Assigned task → Please repeat the records beneath this task exactly as they appear, but skip the images.

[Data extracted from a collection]
_ _ _ _

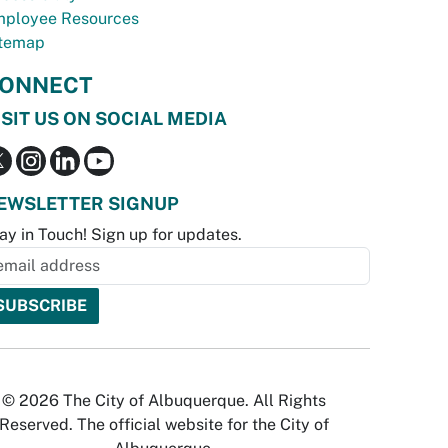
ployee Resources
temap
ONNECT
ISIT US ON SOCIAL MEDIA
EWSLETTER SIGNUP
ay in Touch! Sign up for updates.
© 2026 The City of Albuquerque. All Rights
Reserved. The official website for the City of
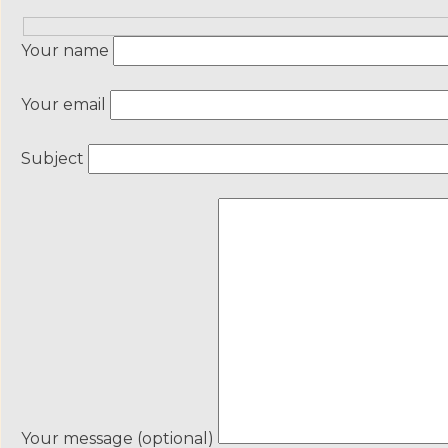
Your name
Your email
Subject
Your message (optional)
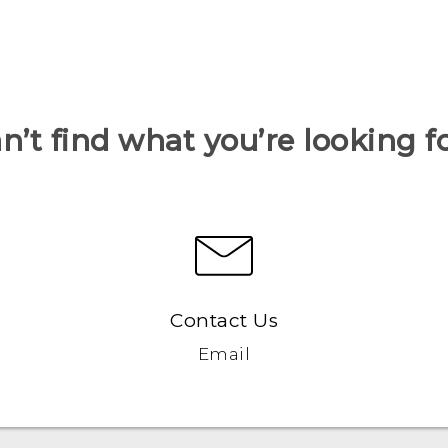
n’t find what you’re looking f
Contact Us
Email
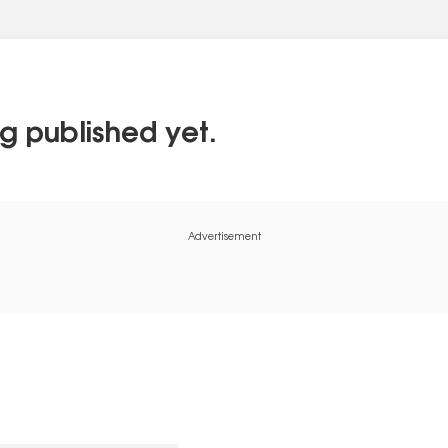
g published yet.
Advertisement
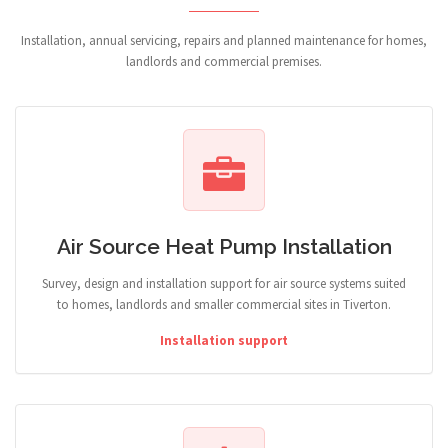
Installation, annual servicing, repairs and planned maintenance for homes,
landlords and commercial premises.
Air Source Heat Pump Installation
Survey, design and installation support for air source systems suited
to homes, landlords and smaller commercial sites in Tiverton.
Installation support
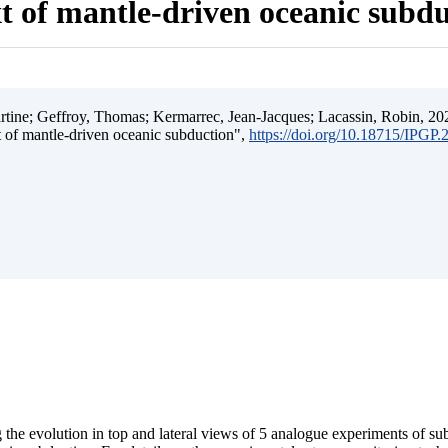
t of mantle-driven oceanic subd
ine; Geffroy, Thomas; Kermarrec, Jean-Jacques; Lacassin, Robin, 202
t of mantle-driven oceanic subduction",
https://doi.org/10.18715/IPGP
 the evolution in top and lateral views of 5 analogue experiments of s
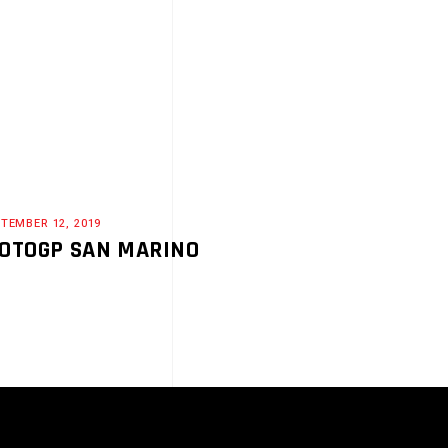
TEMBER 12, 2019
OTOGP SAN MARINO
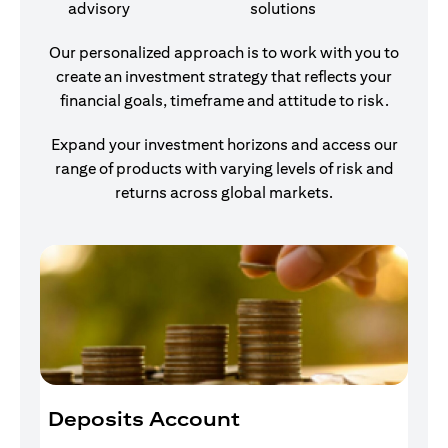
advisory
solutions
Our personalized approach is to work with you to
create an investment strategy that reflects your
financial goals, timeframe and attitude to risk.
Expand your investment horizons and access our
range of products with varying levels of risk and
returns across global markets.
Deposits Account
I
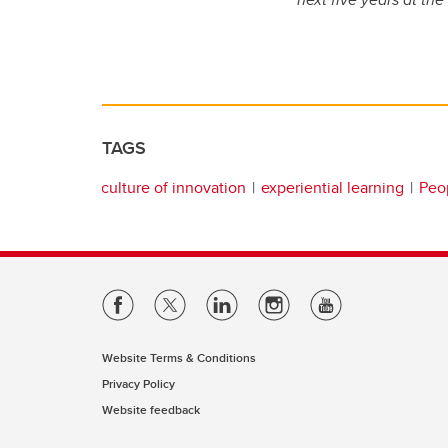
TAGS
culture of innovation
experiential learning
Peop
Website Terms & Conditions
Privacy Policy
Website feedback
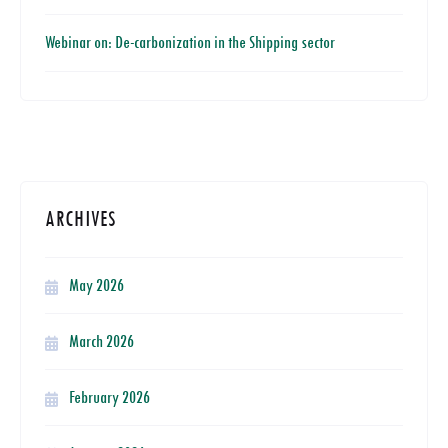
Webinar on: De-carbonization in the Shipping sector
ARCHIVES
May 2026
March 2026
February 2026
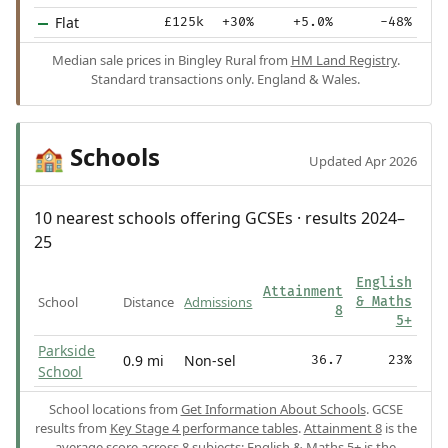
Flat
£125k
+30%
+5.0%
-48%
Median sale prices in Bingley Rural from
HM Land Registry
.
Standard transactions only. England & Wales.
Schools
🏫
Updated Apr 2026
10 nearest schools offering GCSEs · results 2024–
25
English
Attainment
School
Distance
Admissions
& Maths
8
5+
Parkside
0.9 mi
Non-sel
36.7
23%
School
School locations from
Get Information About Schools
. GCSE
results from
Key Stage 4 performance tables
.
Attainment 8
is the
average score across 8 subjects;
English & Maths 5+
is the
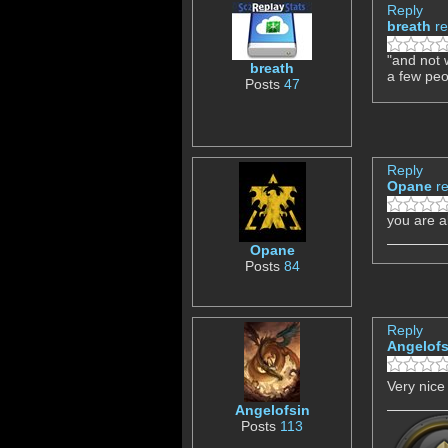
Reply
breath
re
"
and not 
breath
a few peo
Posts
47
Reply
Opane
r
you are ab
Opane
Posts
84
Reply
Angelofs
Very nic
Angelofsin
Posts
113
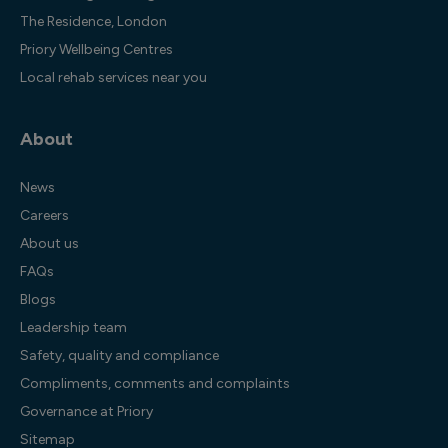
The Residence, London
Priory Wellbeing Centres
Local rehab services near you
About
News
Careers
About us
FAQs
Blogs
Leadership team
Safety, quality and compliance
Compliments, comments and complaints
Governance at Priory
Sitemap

_ _ _ _

Expected output →
ployee Resources
temap
ONNECT
ISIT US ON SOCIAL MEDIA
EWSLETTER SIGNUP
ay in Touch! Sign up for updates.
© 2026 The City of Albuquerque. All Rights
Reserved. The official website for the City of
Your name
Your email
Subject
Your message (optional)
n’t find what you’re looking f
Contact Us
Email
g published yet.
Advertisement
Installation, annual servicing, repairs and planned maintenance for homes,
landlords and commercial premises.
Air Source Heat Pump Installation
Survey, design and installation support for air source systems suited
to homes, landlords and smaller commercial sites in Tiverton.
Installation support
t of mantle-driven oceanic subd
ine; Geffroy, Thomas; Kermarrec, Jean-Jacques; Lacassin, Robin, 202
t of mantle-driven oceanic subduction",
https://doi.org/10.18715/IPGP
 the evolution in top and lateral views of 5 analogue experiments of s
TEMBER 12, 2019
OTOGP SAN MARINO
advisory
solutions
Our personalized approach is to work with you to
create an investment strategy that reflects your
financial goals, timeframe and attitude to risk.
Expand your investment horizons and access our
range of products with varying levels of risk and
returns across global markets.
Deposits Account
I
TAGS
culture of innovation
experiential learning
Peop
Website Terms & Conditions
Privacy Policy
Website feedback
Webinar on: De-carbonization in the Shipping sector
ARCHIVES
May 2026
March 2026
February 2026
Flat
£125k
+30%
+5.0%
-48%
Median sale prices in Bingley Rural from
HM Land Registry
.
Standard transactions only. England & Wales.
Schools
🏫
Updated Apr 2026
10 nearest schools offering GCSEs · results 2024–
25
English
Attainment
School
Distance
Admissions
& Maths
8
5+
Parkside
0.9 mi
Non-sel
36.7
23%
School
School locations from
Get Information About Schools
. GCSE
results from
Key Stage 4 performance tables
.
Attainment 8
is the
average score across 8 subjects;
English & Maths 5+
is the
Reply
breath
re
"
and not 
breath
a few peo
Posts
47
Reply
Opane
r
you are ab
Opane
Posts
84
Reply
Angelofs
Very nic
Angelofsin
Posts
113
The Residence, London
Priory Wellbeing Centres
Local rehab services near you
About
News
Careers
About us
FAQs
Blogs
Leadership team
Safety, quality and compliance
Compliments, comments and complaints
Governance at Priory
Sitemap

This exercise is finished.